Yesterday one of our primary servers had a disk failure on its 3ware RAID disk controller. Fortunately, we had bought in advance about 2 years ago the suitable replacement “cold standby” disk, went towards the datacenter where the server is located for replacing the disk — and especially expected no major problems…
Odyssey 1: Locksmith for Server
Once we stood in front of the server we had to recognize that we will be unable to replace the disk, because the server had its “security” front panel locked, but the key was no longer available for unlocking it. As this “security” front panels is more or less useless in this situation (the rack is already locked and not used by other customers), last time we visited the server physically, we stored the key in the datacenter by simply attaching it to the right side of the server front panel. But the datacenter operating company in the meantime had cleaned up the cabling and other things in the rack and additionally seem to have removed our key, too. Unfortunately, nobody in the datacenter was able to find our keys again.
Totally nerved we went back to our office in the hope to find a clone of the key. Unfortunately, this was not the case. We found everything related to the server, including handbooks, disks, a spare/replacement power supply, etc. But no second key. So, what to do?

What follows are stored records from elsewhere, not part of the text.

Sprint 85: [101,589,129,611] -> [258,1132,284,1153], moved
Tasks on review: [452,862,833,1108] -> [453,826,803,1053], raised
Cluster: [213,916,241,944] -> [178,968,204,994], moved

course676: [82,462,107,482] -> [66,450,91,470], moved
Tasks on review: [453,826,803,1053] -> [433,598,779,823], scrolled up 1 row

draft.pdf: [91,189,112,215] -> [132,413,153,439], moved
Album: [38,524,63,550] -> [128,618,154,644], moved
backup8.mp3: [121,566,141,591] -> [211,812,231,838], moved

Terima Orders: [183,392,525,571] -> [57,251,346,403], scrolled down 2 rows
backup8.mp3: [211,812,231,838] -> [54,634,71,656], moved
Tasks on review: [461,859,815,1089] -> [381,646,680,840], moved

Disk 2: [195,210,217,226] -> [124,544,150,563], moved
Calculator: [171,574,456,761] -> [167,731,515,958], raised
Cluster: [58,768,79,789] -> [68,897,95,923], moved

Well, if you get locked out of your apartment you usually call the locksmith. So, why not also call the locksmith to unlock a server in a datacenter? To make a long story short: we called the locksmith and went back to the datacenter with the locksmith in our coat-tails. You can image that the datacenter operators were rather surprised seeing a customer who let a locksmith unlock their server equipment ;-)
The locksmith required a few minutes and then we got rid of the security front panel again. I worked in a datacenter environment for 6 years, but this situation was one of the most strange ones…

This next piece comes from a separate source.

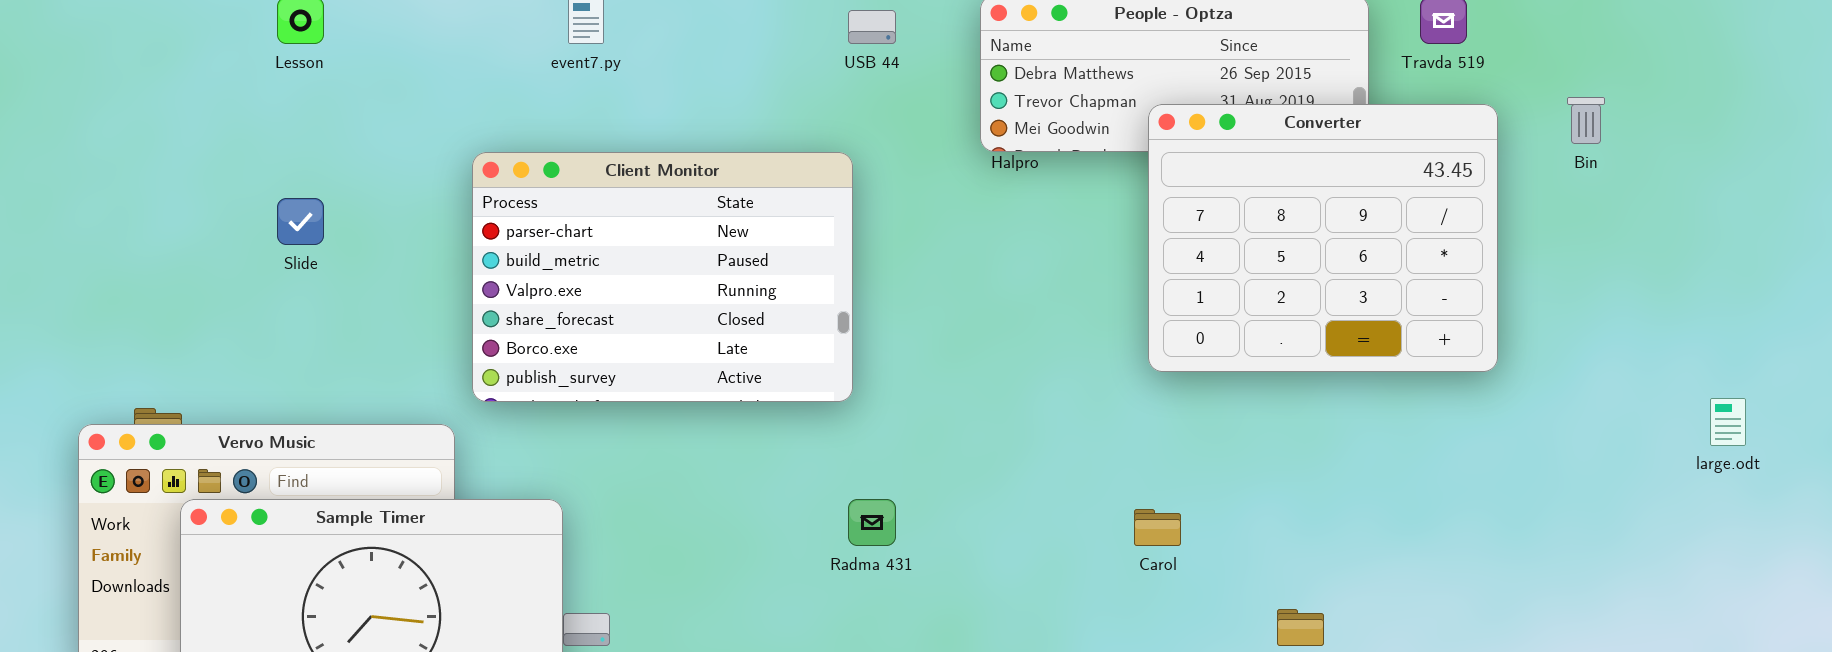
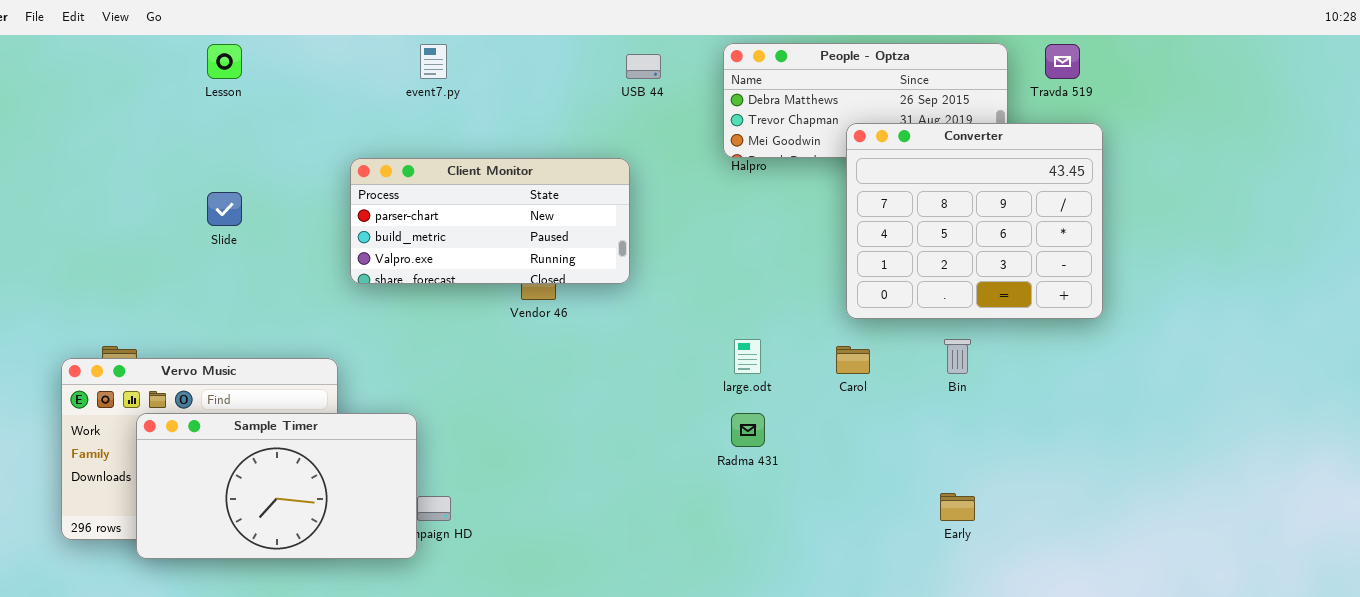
Bin: [1567,97,1605,144] -> [944,339,971,374], moved
Client Monitor: [472,152,853,402] -> [350,158,630,284], resized
large.odt: [1710,398,1746,446] -> [734,339,761,374], moved
Radma 431: [848,499,896,546] -> [731,413,765,447], moved
Carol: [1134,509,1181,546] -> [836,346,870,374], moved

Odyssey 2: Bad RAID Command Line Interface
Now we were able to replace the disk. For this we removed the failed disk (port 2) in the 3ware RAID controller (controller 0) CLI (
tw_cli) with the command “
maint remove c0 p2” (which the online help system told us). Then we physically detached the failed disk and attached the new one. But now, how do we tell the RAID controller that this disk is the replacement one and should be rebuild?

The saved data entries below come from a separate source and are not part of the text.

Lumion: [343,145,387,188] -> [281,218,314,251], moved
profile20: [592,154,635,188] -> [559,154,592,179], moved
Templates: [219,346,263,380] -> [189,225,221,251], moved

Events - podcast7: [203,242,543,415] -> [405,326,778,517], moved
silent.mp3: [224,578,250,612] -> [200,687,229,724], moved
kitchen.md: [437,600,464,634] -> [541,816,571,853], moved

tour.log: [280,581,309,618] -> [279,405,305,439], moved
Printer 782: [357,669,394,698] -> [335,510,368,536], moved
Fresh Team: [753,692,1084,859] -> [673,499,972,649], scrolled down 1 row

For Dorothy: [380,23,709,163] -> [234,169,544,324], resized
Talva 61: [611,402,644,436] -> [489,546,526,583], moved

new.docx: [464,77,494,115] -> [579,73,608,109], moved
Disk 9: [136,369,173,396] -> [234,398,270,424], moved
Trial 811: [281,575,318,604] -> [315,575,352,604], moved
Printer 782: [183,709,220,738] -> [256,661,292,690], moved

The controller did not recognize (and rebuild) the replacement disk automatically as for instance the great HP SmartArray controllers do. We were also unable to determine from the help system what the opposite command to “
maint remove” is. No “
maint add” or something like this exists. The only command dealing with controllers, units and ports is “
/c0/u0 migrate type=raid5 disk=1:2:3” but this looked such dangerous and was documented such unclear that we were afraid to use it without some foreign confirmation.
So, we went back to our office and read the 200 page PDF of 3ware describing their CLI. Sorry, after this we still had no clue what command is really required. We only found “
maint rescan c0“, but this on-the-fly created a new JBOD unit out of our replacement disk instead of adding it to the already existing RAID5 unit. Rather frustrated we called the 3ware/AMCC hotline in DE. Result was that there is no longer any technical guy who can help us, but we were told that 3ware/AMCC in UK should be able to help us. Unfortunately, even after calling the 3ware/AMCC hotline in UK we still had no answer. They really seem to have no detailed clue about their own product and were not able to tell us how one can add the replacement disk back into the RAID5 unit through their CLI. We were only able to determine that instead of the CLI a hope exists that the web interface (which we do not have installed) or the controller BIOS could help out.
Totally frustrated of this CLI, we finally were forced to reboot this server, although it is a fully productive one, in order to reach the 3ware controller BIOS. In this interface we finally were able to attach the available replacement disk to the existing degraded RAID5 unit and started a background rebuild process.
Sorry, 3ware/AMCC, a CLI exists in addition to a BIOS in order to perform maintenance tasks on a production server. It is not acceptable that one has to reboot a server just because the CLI is not intuitive, bad documented, not really known to the vendor and especially does not allow one to perform a simple and obvious task easily. And sorry, a RAID controller CLI’s most obvious maintenance task is to reattach a replacement disk into an existing RAID unit.
I guess “
tw_cli” really has the necessary functionality, but it is not worth anything if one cannot find it within a reasonable short amount of time when one stands in front of a production server in order to repair a degraded RAID…
1. Never hand out any keys to a datacenter operator; 2. If you have to hand out a key to a datacenter operator (for instance to allow him to perform maintenance tasks for one), make sure a clone of the key is kept; 3. There exist RAID controllers which do not allow one to perform easy tasks easily; 4. There exist RAID controllers which force one to reboot a production server in order to recover from a simple disk failure problem just because the CLI is not intuitive and even the vendor hotline is unable to tell one how to use it properly.